| Assignment |
Exact copy, no pictures: restate each entry below word for word.

| Material shown |
+===+

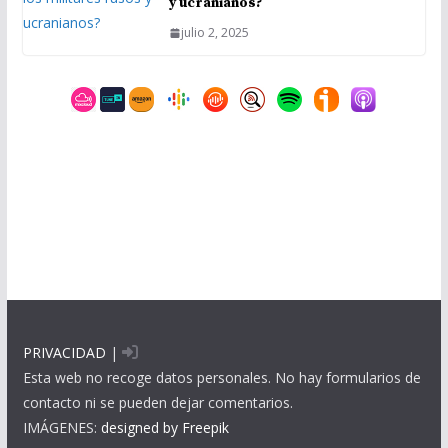
y ucranianos?
julio 2, 2025
PRIVACIDAD
|
Esta web no recoge datos personales. No hay formularios de
contacto ni se pueden dejar comentarios.
IMÁGENES:
designed by Freepik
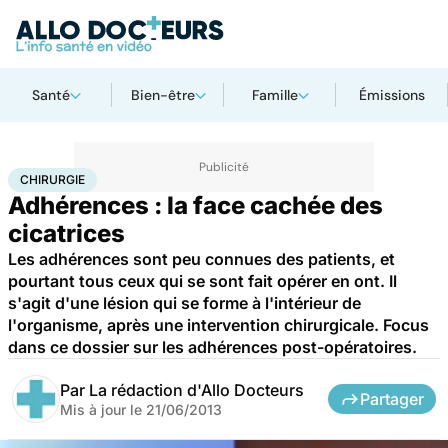
Santé
Bien-être
Famille
Émissions
Accueil
Santé
Maladies
Chirurgie
CHIRURGIE
Adhérences : la face cachée des
cicatrices
Les adhérences sont peu connues des patients, et
pourtant tous ceux qui se sont fait opérer en ont. Il
s'agit d'une lésion qui se forme à l'intérieur de
l'organisme, après une intervention chirurgicale. Focus
dans ce dossier sur les adhérences post-opératoires.
Par
La rédaction d'Allo Docteurs
Partager
Mis à jour le
21/06/2013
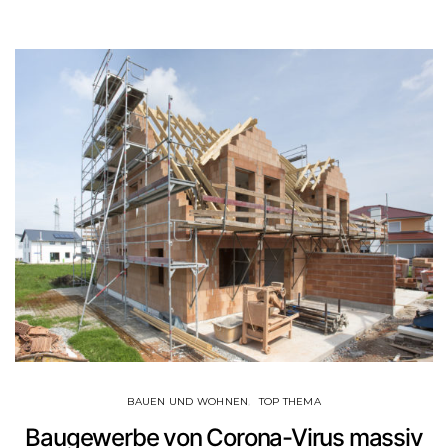
BAUEN UND WOHNEN
TOP THEMA
Baugewerbe von Corona-Virus massiv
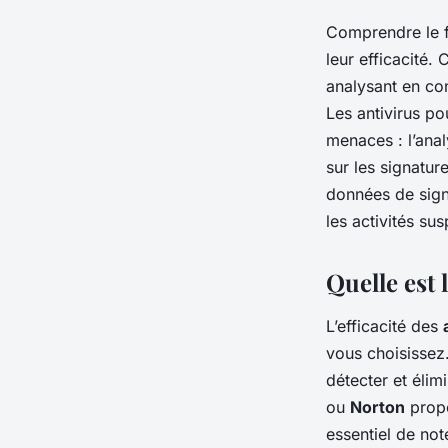
Comprendre le 
leur efficacité.
analysant en con
Les antivirus p
menaces : l’anal
sur les signatur
données de sign
les activités su
Quelle est 
L’efficacité des
vous choisissez.
détecter et éli
ou
Norton
propo
essentiel de no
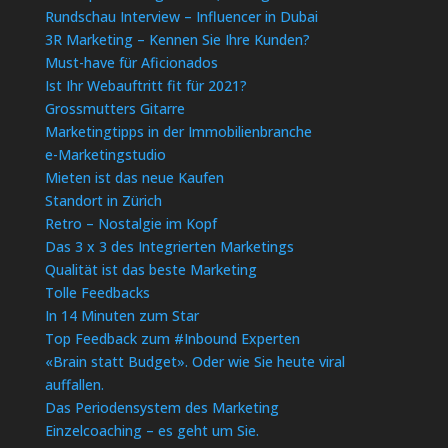
Rundschau Interview – Influencer in Dubai
3R Marketing – Kennen Sie Ihre Kunden?
Must-have für Aficionados
Ist Ihr Webauftritt fit für 2021?
Grossmutters Gitarre
Marketingtipps in der Immobilienbranche
e-Marketingstudio
Mieten ist das neue Kaufen
Standort in Zürich
Retro – Nostalgie im Kopf
Das 3 x 3 des Integrierten Marketings
Qualität ist das beste Marketing
Tolle Feedbacks
In 14 Minuten zum Star
Top Feedback zum #Inbound Experten
«Brain statt Budget». Oder wie Sie heute viral
auffallen.
Das Periodensystem des Marketing
Einzelcoaching – es geht um Sie.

+===+

| Output of the exercise |
y ucranianos?
julio 2, 2025
PRIVACIDAD
|
Esta web no recoge datos personales. No hay formularios de
contacto ni se pueden dejar comentarios.
IMÁGENES:
designed by Freepik
Santé
Bien-être
Famille
Émissions
Accueil
Santé
Maladies
Chirurgie
CHIRURGIE
Adhérences : la face cachée des
cicatrices
Les adhérences sont peu connues des patients, et
pourtant tous ceux qui se sont fait opérer en ont. Il
s'agit d'une lésion qui se forme à l'intérieur de
l'organisme, après une intervention chirurgicale. Focus
dans ce dossier sur les adhérences post-opératoires.
Par
La rédaction d'Allo Docteurs
Partager
Mis à jour le
21/06/2013
BAUEN UND WOHNEN
TOP THEMA
Baugewerbe von Corona-Virus massiv
Comprendre le 
leur efficacité.
analysant en con
Les antivirus p
menaces : l’anal
sur les signatur
données de sign
les activités su
Quelle est 
L’efficacité des
vous choisissez.
détecter et éli
ou
Norton
propo
essentiel de no
Rundschau Interview – Influencer in Dubai
3R Marketing – Kennen Sie Ihre Kunden?
Must-have für Aficionados
Ist Ihr Webauftritt fit für 2021?
Grossmutters Gitarre
Marketingtipps in der Immobilienbranche
e-Marketingstudio
Mieten ist das neue Kaufen
Standort in Zürich
Retro – Nostalgie im Kopf
Das 3 x 3 des Integrierten Marketings
Qualität ist das beste Marketing
Tolle Feedbacks
In 14 Minuten zum Star
Top Feedback zum #Inbound Experten
«Brain statt Budget». Oder wie Sie heute viral
auffallen.
Das Periodensystem des Marketing
Einzelcoaching – es geht um Sie.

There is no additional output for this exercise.